[OpenAFS] Timeouts and odd behavior with 1.6.0 file servers

Jack Neely jjneely@pams.ncsu.edu
Wed, 25 Jan 2012 17:16:25 -0500


We are working our way through a migration from old Sun AFS hardware
running Openafs 1.4.11 to HP Blades running RHEL 6 with OpenAFS 1.6.0.
At this point we've completed most of our file servers.

With most of our volumes on 1.6.0 DAFS servers we have started to see
some odd behavior.  Our Subversion servers have kept SVN repos in AFS
for years, we've not upgraded the Subversion software.  (SVN servers are
RHEL 5 with OpenAFS 1.4.11.)  But now SVN often tells us:

    Transmitting file data ...svn: Commit failed (details follow):
    svn: database disk image is malformed

At this point we know that the SQLite databases in Subversions fsfs
backend has become corrupt.

RHEL 6 / 1.6.0 clients wired into network occasionally have long pauses
when doing AFS operations, such as running ls.  It may take 30 seconds
to a minute for the AFS server (the datacenter is downstairs) to
respond.  We are not seeing high load or any signs on the server that
something is wrong.

The above applies as well to our web servers that are RHEL 6 / 1.6.0.
Several times a week load on the web servers will suddenly spike and
rxdebug tells us that RX calls to one of the AFS servers are all/mostly
in the reader_wait state.  Just as suddenly as it starts, its over with.
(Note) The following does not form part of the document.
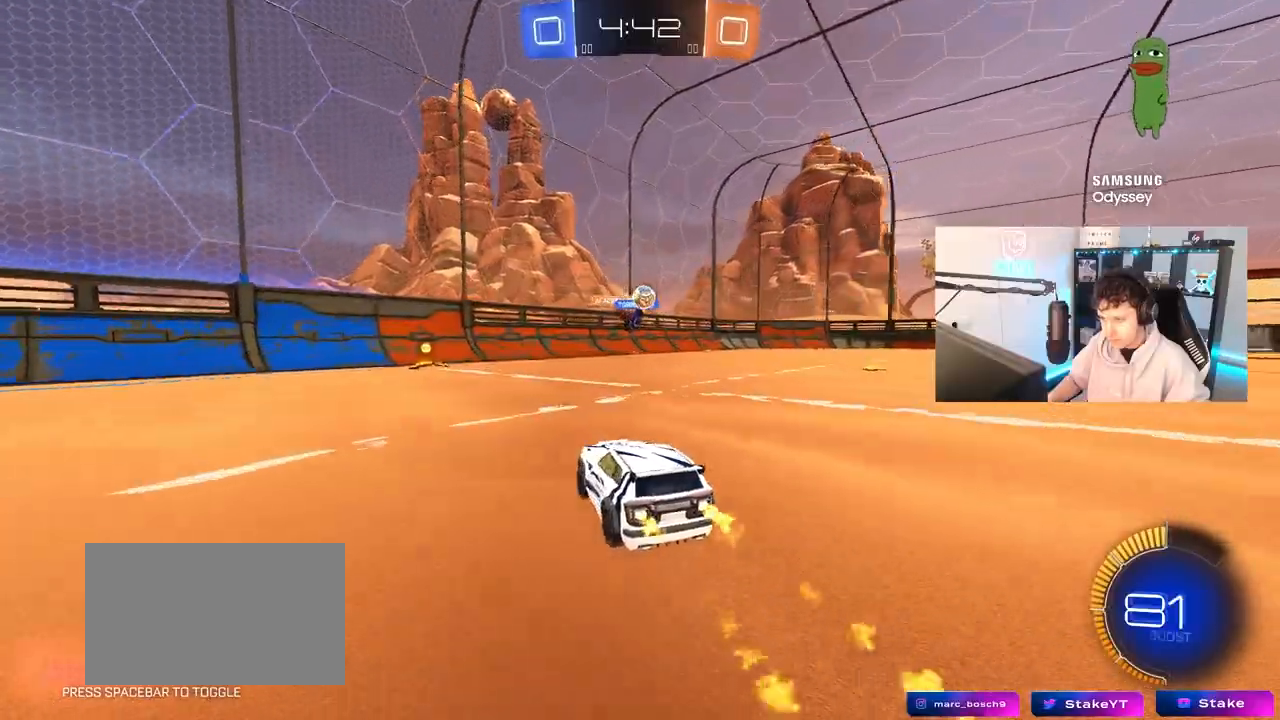
{"keys": ["d"], "mouse": [], "mouse_move": "still", "events": [[17, "d", "down"], [117, "d", "up"], [217, "d", "down"], [250, "mouse_left", "up"], [350, "w", "up"]]}
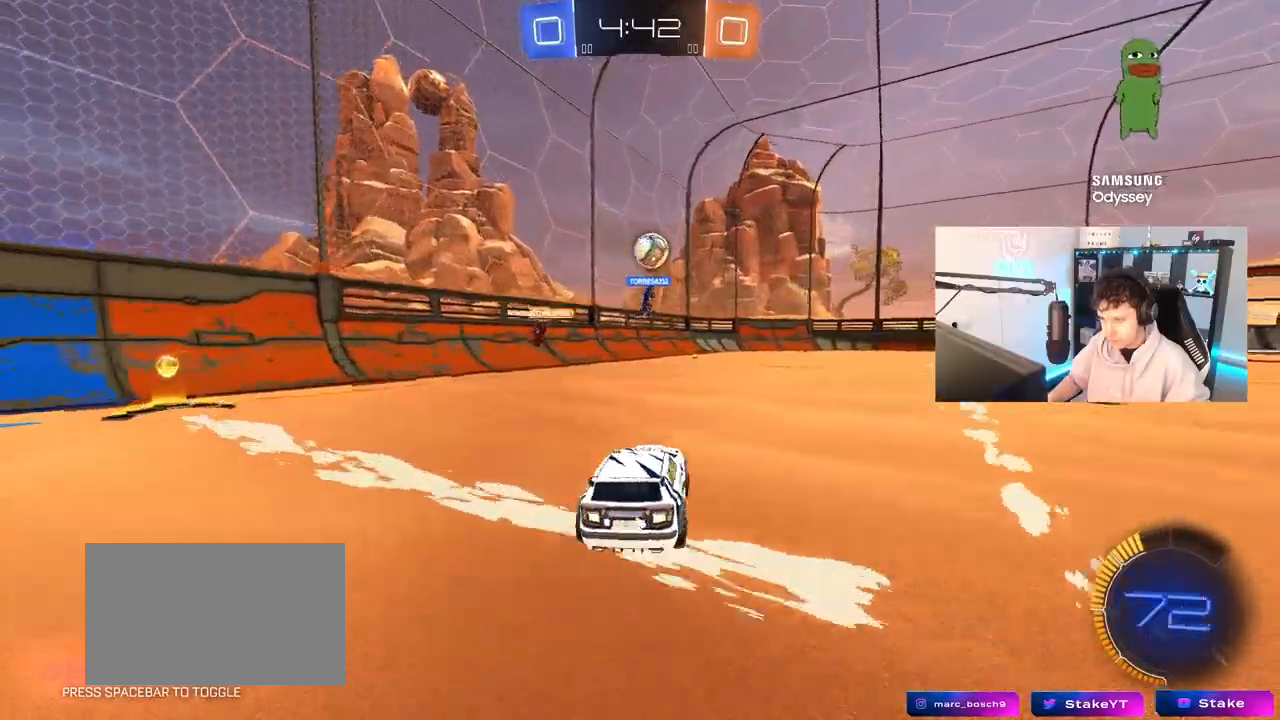
{"keys": ["d"], "mouse": ["left", "right"], "events": [[33, "d", "up"], [83, "mouse_right", "down"], [133, "a", "down"], [133, "mouse_left", "down"], [133, "s", "down"], [233, "d", "down"], [267, "a", "up"], [267, "d", "up"], [317, "mouse_left", "up"], [317, "mouse_right", "up"], [317, "s", "up"], [367, "mouse_right", "down"], [417, "mouse_left", "down"], [467, "d", "down"]]}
    call 0: # 5231, state active, mode: receiving, flags: reader_wait

Our cron job that mirrors CPAN to AFS space now often fails with time
out errors.

    readlink_stat("/afs/...") failed: Connection timed out (110)

All of these by themselves is just a fluke or a network glitch.  But as
time progresses we are starting to see a pattern emerge.  Any clues of
what may be happening?